In some developing countries it is different. There are ethnic groups there who are both ethnically and religiously different and who avoid each other as much as possible. If these groups then also form their own political parties, problems arise for democracy. The larger group is sure to win all elections, and the smaller has no motive to recognize it. It can easily lead to a civil war - or a dictatorship designed to suppress it.

Against this background, Dutch sociologists received a lot of attention when they began to describe the social and political situation in their own country in the 1950s.

Because here too it seemed to be a divided society - but now with electoral democracy and without endangering inner peace.

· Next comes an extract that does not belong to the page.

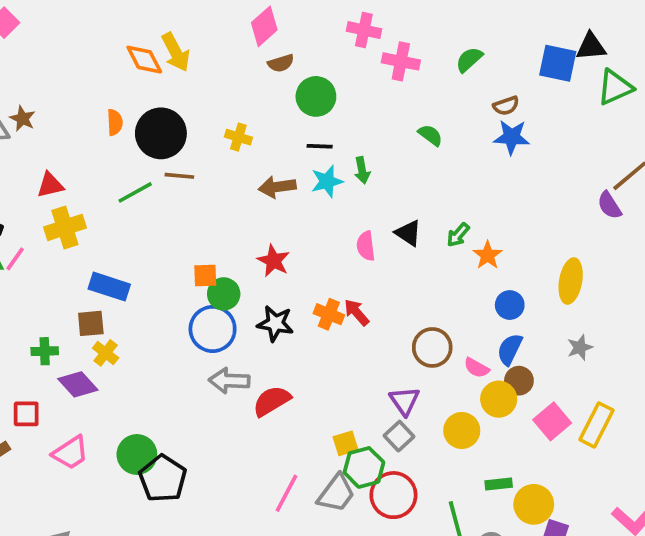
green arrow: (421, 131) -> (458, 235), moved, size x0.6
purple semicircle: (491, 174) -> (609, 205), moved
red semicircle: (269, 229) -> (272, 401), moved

Catholics and Protestants, socialists and liberals had withdrawn to their own schools, trade unions, leisure clubs and hospitals, read their own newspapers and supported their own parties.

How was such a “columnar” of the population possible without a civil war?

When do proportional systems fail ...

The sociologist Staf Hellemans has now traced the scientific history of this question. At first, sociologists came from other European countries such as Belgium or Austria and said that it was very similar at home. Then came political scientists who first demonstrated to the Netherlands and then to those other states that they all practiced a special form of democracy, namely so-called consensus democracy, which guaranteed every social group a share of power regardless of the outcome of the election. Where the group contradictions are too strong to be suppressed by majority decisions, systems of proportional representation are recommended. Each party then enjoys a right of veto, which it refrains from making use of,because it fears the revenge of those blocked by it at the earliest opportunity. As a result, this boils down to the need for unanimity, which sharply limits the number of possible decisions. A compensation for this lies in distributing important administrative offices strictly according to proportional representation.

This was followed by a rapid dismantling of the group split, which began in the Netherlands as early as the 1960s. In accordance with a general trend towards the relativization of religious and ideological identifications, the organizations, whether it is church or political, could less and less rely on their “own people” wanting to participate in sufficient numbers. Some of them had to give up as a result, others joined forces with their opponents to form non-denominational newspapers, hospitals or leisure clubs “for all Christians”, and still others defined their audience in such a way that belief or unbelief was no longer important. The change from a class and confessional party to a people's party, which had already taken place elsewhere, was also made up for.

In Europe, this type of divided society seemed to be a thing of the past.

It is different in some countries on the periphery of modernity.

Given the expectation that they could only choose between civil war and dictatorship, interest in consensus democracy remained lively in many of them - with varying degrees of success, as Hellemans adds, referring to Lebanon or Bosnia-Herzegovina, where consensus democracy either even wages civil war can not avert it or can only avert it through external intervention.